(Transcribed page contents)
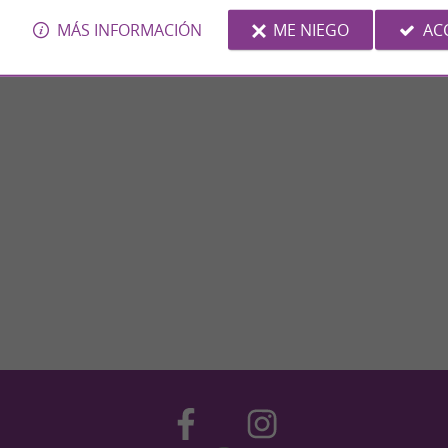
MÁS INFORMACIÓN
ME NIEGO
AC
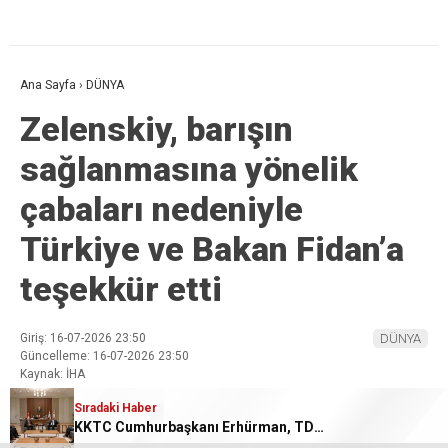
Ana Sayfa
›
DÜNYA
Zelenskiy, barışın
sağlanmasına yönelik
çabaları nedeniyle
Türkiye ve Bakan Fidan’a
teşekkür etti
Giriş: 16-07-2026 23:50
DÜNYA
Güncelleme: 16-07-2026 23:50
Kaynak: İHA
Sıradaki Haber
KKTC Cumhurbaşkanı Erhürman, TDT Aksakallar Konseyi Başkanı Binali Yıldırım ile görüştü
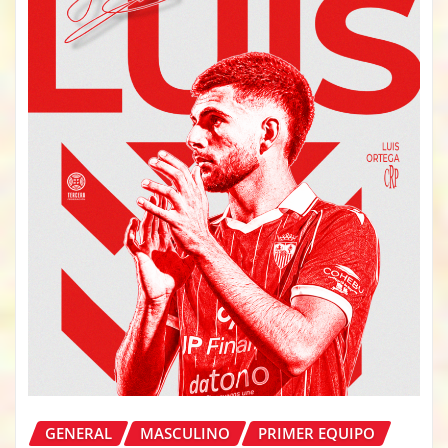
GENERAL
MASCULINO
PRIMER EQUIPO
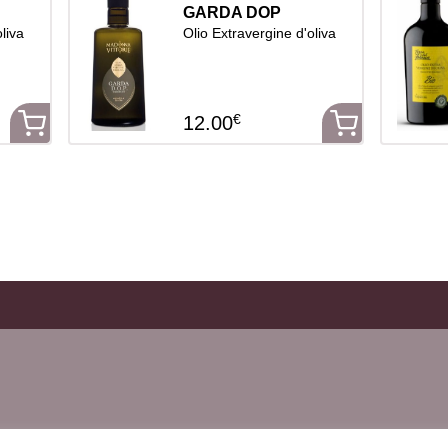
GARDA DOP
liva
Olio Extravergine d'oliva
€
12.00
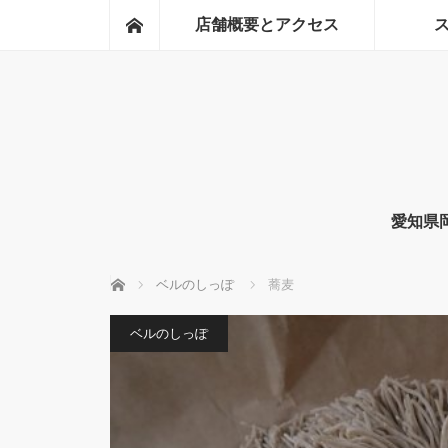
ホーム
店舗概要とアクセス
愛知県
ホーム
ベルのしっぽ
蕎麦
ベルのしっぽ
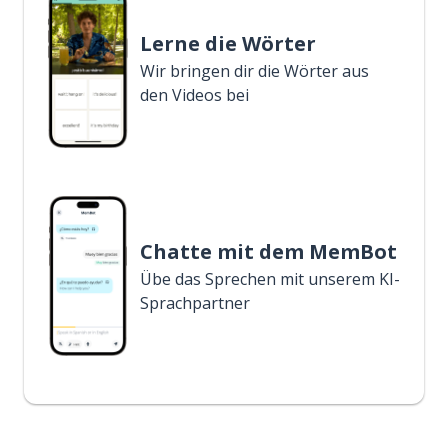
Lerne die Wörter
Wir bringen dir die Wörter aus
den Videos bei
Chatte mit dem MemBot
Übe das Sprechen mit unserem KI-
Sprachpartner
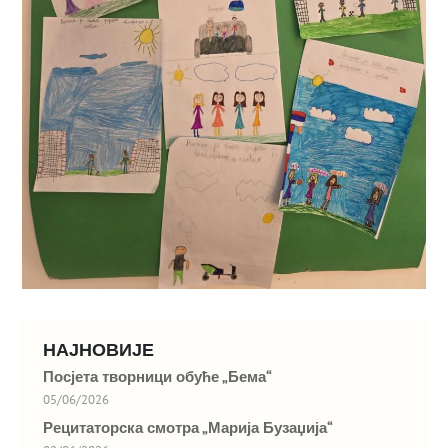
НАЈНОВИЈЕ
Посјета творници обуће „Бема“
05/06/2026
Рецитаторска смотра „Марија Бузаџија“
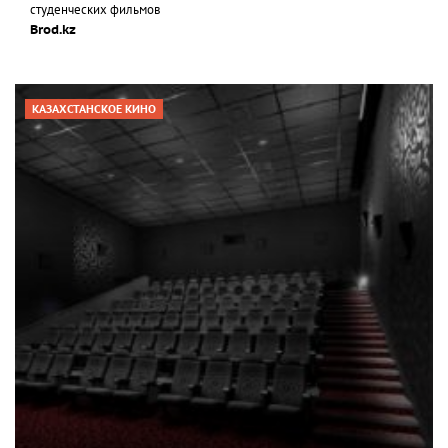
студенческих фильмов
Brod.kz
КАЗАХСТАНСКОЕ КИНО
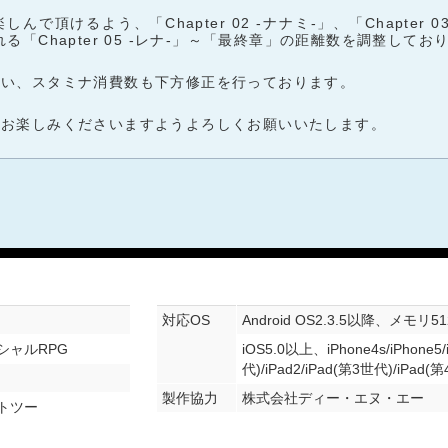
けるよう、「Chapter 02 -ナナミ-」、「Chapter 03 -
「Chapter 05 -レナ-」～「最終章」の距離数を調整してお
伴い、スタミナ消費数も下方修正を行っております。
をお楽しみくださいますようよろしくお願いいたします。
対応OS
Android OS2.3.5以降、メモリ5
シャルRPG
iOS5.0以上、iPhone4s/iPhone5/
代)/iPad2/iPad(第3世代)/iPad(第
製作協力
株式会社ディー・エヌ・エー
トツー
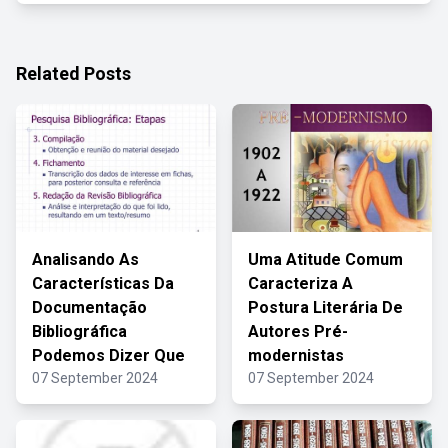
Related Posts
Analisando As
Uma Atitude Comum
Características Da
Caracteriza A
Documentação
Postura Literária De
Bibliográfica
Autores Pré-
Podemos Dizer Que
modernistas
07 September 2024
07 September 2024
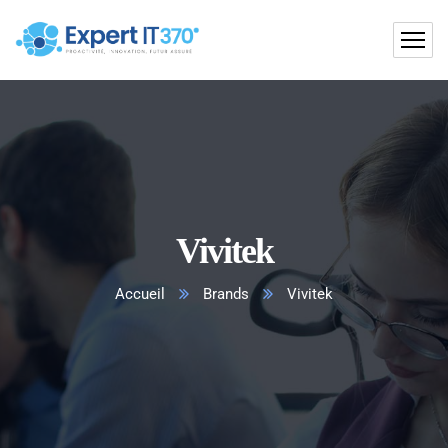
Vivitek
Accueil
Brands
Vivitek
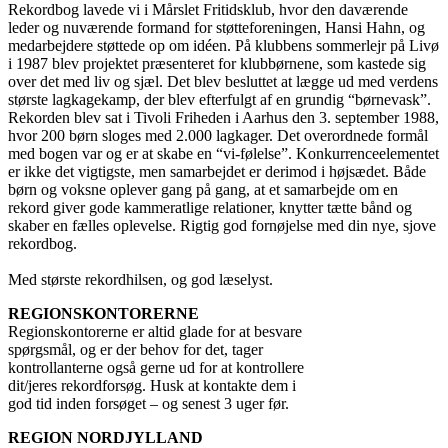
Rekordbog lavede vi i Mårslet Fritidsklub, hvor den daværende
leder og nuværende formand for støtteforeningen, Hansi Hahn, og
medarbejdere støttede op om idéen. På klubbens sommerlejr på Livø
i 1987 blev projektet præsenteret for klubbørnene, som kastede sig
over det med liv og sjæl. Det blev besluttet at lægge ud med verdens
største lagkagekamp, der blev efterfulgt af en grundig “børnevask”.
Rekorden blev sat i Tivoli Friheden i Aarhus den 3. september 1988,
hvor 200 børn sloges med 2.000 lagkager. Det overordnede formål
med bogen var og er at skabe en “vi-følelse”. Konkurrenceelementet
er ikke det vigtigste, men samarbejdet er derimod i højsædet. Både
børn og voksne oplever gang på gang, at et samarbejde om en
rekord giver gode kammeratlige relationer, knytter tætte bånd og
skaber en fælles oplevelse. Rigtig god fornøjelse med din nye, sjove
rekordbog.
Med største rekordhilsen, og god læselyst.
REGIONSKONTORERNE
Regionskontorerne er altid glade for at besvare
spørgsmål, og er der behov for det, tager
kontrollanterne også gerne ud for at kontrollere
dit/jeres rekordforsøg. Husk at kontakte dem i
god tid inden forsøget – og senest 3 uger før.
REGION NORDJYLLAND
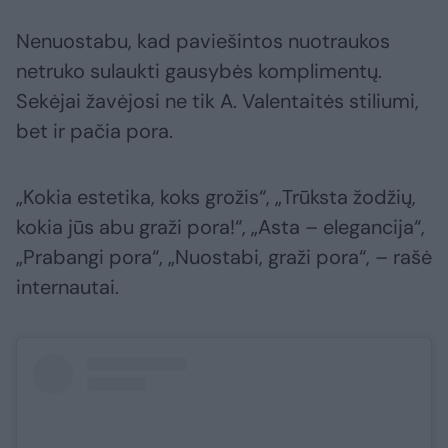
Nenuostabu, kad paviešintos nuotraukos
netruko sulaukti gausybės komplimentų.
Sekėjai žavėjosi ne tik A. Valentaitės stiliumi,
bet ir pačia pora.
„Kokia estetika, koks grožis“, „Trūksta žodžių,
kokia jūs abu graži pora!“, „Asta – elegancija“,
„Prabangi pora“, „Nuostabi, graži pora“, – rašė
internautai.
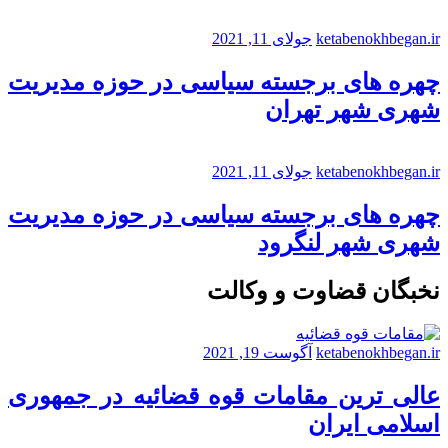
ketabenokhbegan.ir
جولای 11, 2021
چهره های برجسته سیاسی در حوزه مدیریت
شهری شهر تهران
ketabenokhbegan.ir
جولای 11, 2021
چهره های برجسته سیاسی در حوزه مدیریت
شهری شهر لنگرود
نخبگان قضاوت و وکالت
ketabenokhbegan.ir
آگوست 19, 2021
عالی ترین مقامات قوه قضائیه در جمهوری
اسلامی ایران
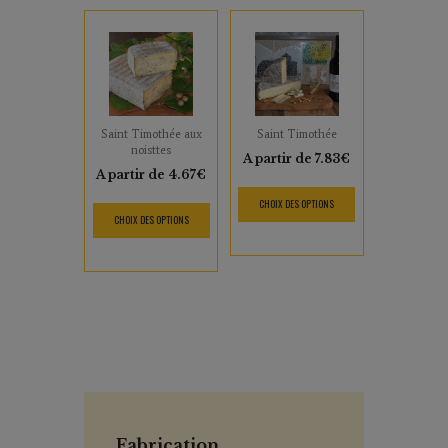
Saint Timothée aux
Saint Timothée
noisttes
A partir de
7.83
€
A partir de
4.67
€
CHOIX DES OPTIONS
CHOIX DES OPTIONS
Fabrication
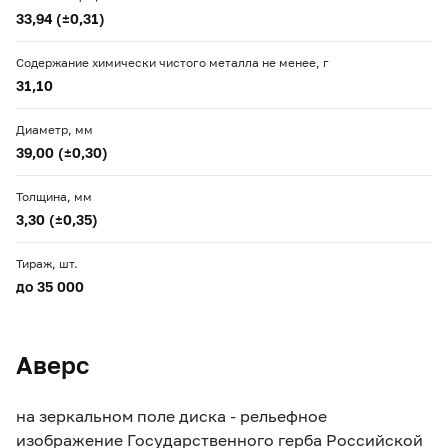
33,94 (±0,31)
Содержание химически чистого металла не менее, г
31,10
Диаметр, мм
39,00 (±0,30)
Толщина, мм
3,30 (±0,35)
Тираж, шт.
до 35 000
Аверс
на зеркальном поле диска - рельефное
изображение Государственного герба Российской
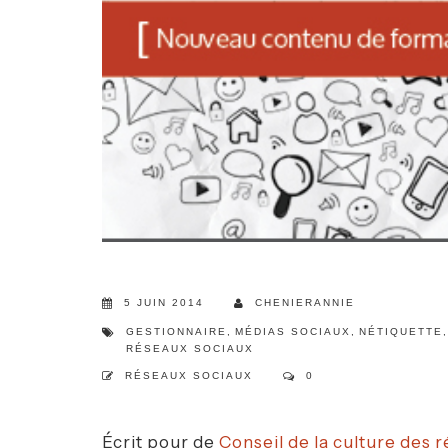
5 JUIN 2014
CHENIERANNIE
GESTIONNAIRE
,
MÉDIAS SOCIAUX
,
NÉTIQUETTE
,
RÉSEAUX SOCIAUX
RÉSEAUX SOCIAUX
0
Écrit pour de
Conseil de la culture des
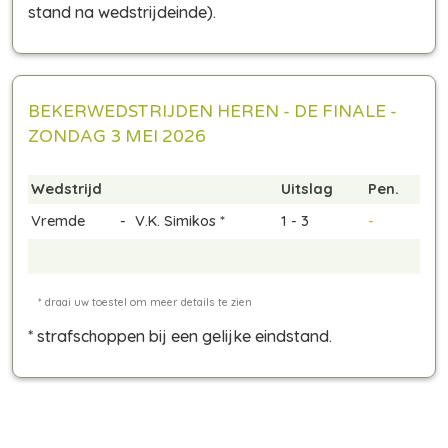
stand na wedstrijdeinde)
.
BEKERWEDSTRIJDEN HEREN - DE FINALE -
ZONDAG 3 MEI 2026
Wedstrijd
Uitslag
Pen.
Vremde
-
V.K. Simikos *
1 - 3
-
* strafschoppen bij een gelijke eindstand
.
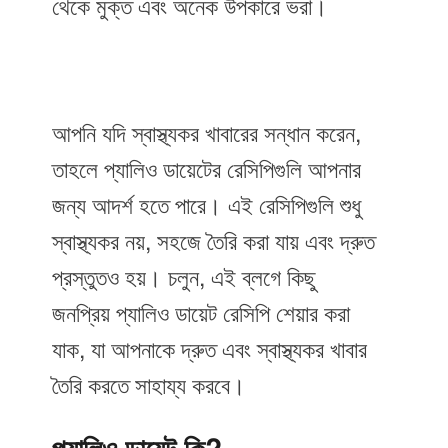
থেকে মুক্ত এবং অনেক উপকারে ভরা।
আপনি যদি স্বাস্থ্যকর খাবারের সন্ধান করেন,
তাহলে প্যালিও ডায়েটের রেসিপিগুলি আপনার
জন্য আদর্শ হতে পারে। এই রেসিপিগুলি শুধু
স্বাস্থ্যকর নয়, সহজে তৈরি করা যায় এবং দ্রুত
প্রস্তুতও হয়। চলুন, এই ব্লগে কিছু
জনপ্রিয় প্যালিও ডায়েট রেসিপি শেয়ার করা
যাক, যা আপনাকে দ্রুত এবং স্বাস্থ্যকর খাবার
তৈরি করতে সাহায্য করবে।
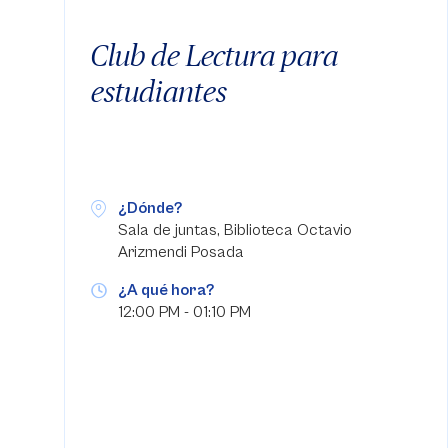
Club de Lectura para
estudiantes
¿Dónde?
Sala de juntas, Biblioteca Octavio
Arizmendi Posada
¿A qué hora?
12:00 PM - 01:10 PM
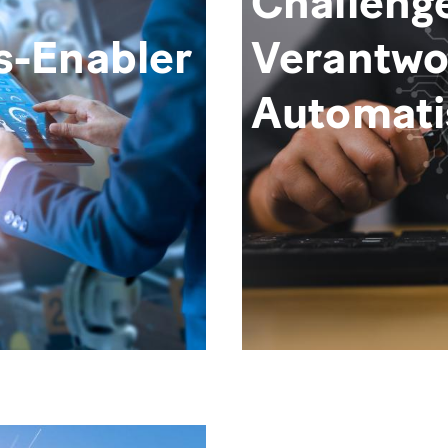
Challenge
s-Enabler
Verantwo
Automati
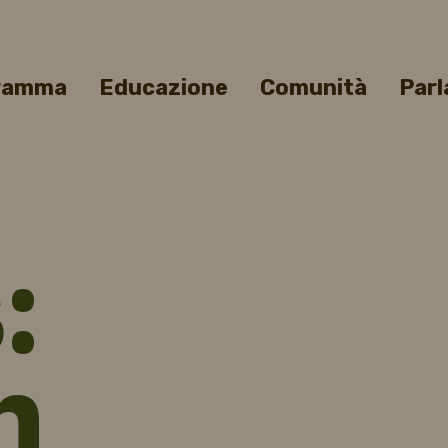
gramma
Educazione
Comunità
Parl
:
n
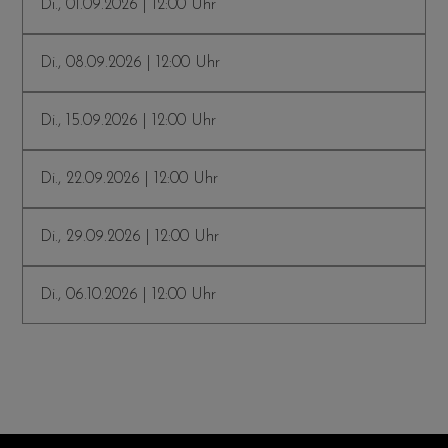
Di., 01.09.2026 | 12:00 Uhr
Di., 08.09.2026 | 12:00 Uhr
Di., 15.09.2026 | 12:00 Uhr
Di., 22.09.2026 | 12:00 Uhr
Di., 29.09.2026 | 12:00 Uhr
Di., 06.10.2026 | 12:00 Uhr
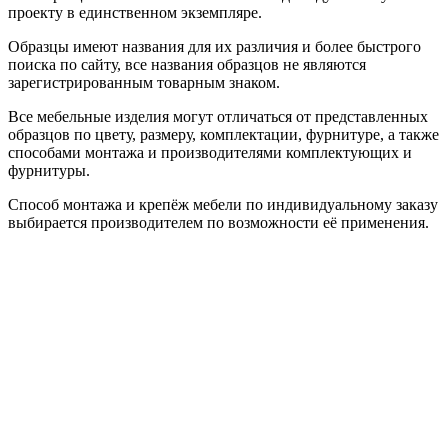
проекту в единственном экземпляре.
Образцы имеют названия для их различия и более быстрого
поиска по сайту, все названия образцов не являются
зарегистрированным товарным знаком.
Все мебельные изделия могут отличаться от представленных
образцов по цвету, размеру, комплектации, фурнитуре, а также
способами монтажа и производителями комплектующих и
фурнитуры.
Способ монтажа и крепёж мебели по индивидуальному заказу
выбирается производителем по возможности её применения.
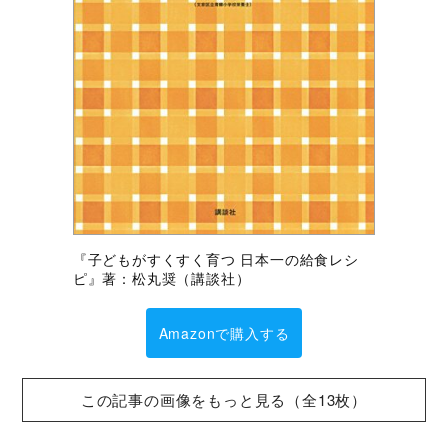
『子どもがすくすく育つ 日本一の給食レシ
ピ』著：松丸奨（講談社）
Amazonで購入する
この記事の画像をもっと見る（全13枚）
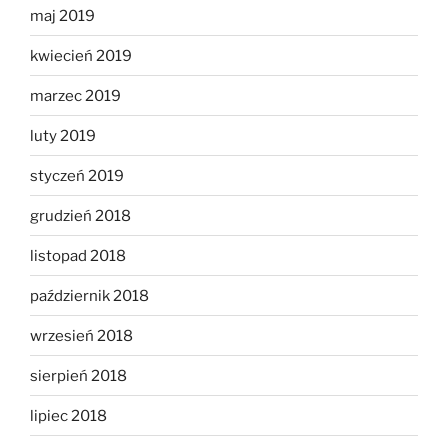
maj 2019
kwiecień 2019
marzec 2019
luty 2019
styczeń 2019
grudzień 2018
listopad 2018
październik 2018
wrzesień 2018
sierpień 2018
lipiec 2018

Problem to solve
Return the stretch of the records from the start through the line that contains "КАЗАХСТАНСКОЕ КИНО", word for word, including both ends. Leave the pictures out of your answer.

Output
MÁS INFORMACIÓN
ME NIEGO
AC
Ana Sayfa
›
DÜNYA
Zelenskiy, barışın
sağlanmasına yönelik
çabaları nedeniyle
Türkiye ve Bakan Fidan’a
teşekkür etti
Giriş: 16-07-2026 23:50
DÜNYA
Güncelleme: 16-07-2026 23:50
Kaynak: İHA
Sıradaki Haber
KKTC Cumhurbaşkanı Erhürman, TDT Aksakallar Konseyi Başkanı Binali Yıldırım ile görüştü
GENERAL
MASCULINO
PRIMER EQUIPO
GARDA DOP
liva
Olio Extravergine d'oliva
€
12.00
ホーム
店舗概要とアクセス
愛知県
ホーム
ベルのしっぽ
蕎麦
ベルのしっぽ
Lerne die Wörter
Wir bringen dir die Wörter aus
den Videos bei
Chatte mit dem MemBot
Übe das Sprechen mit unserem KI-
Sprachpartner
НАЈНОВИЈЕ
Посјета творници обуће „Бема“
05/06/2026
Рецитаторска смотра „Марија Бузаџија“
студенческих фильмов
Brod.kz
КАЗАХСТАНСКОЕ КИНО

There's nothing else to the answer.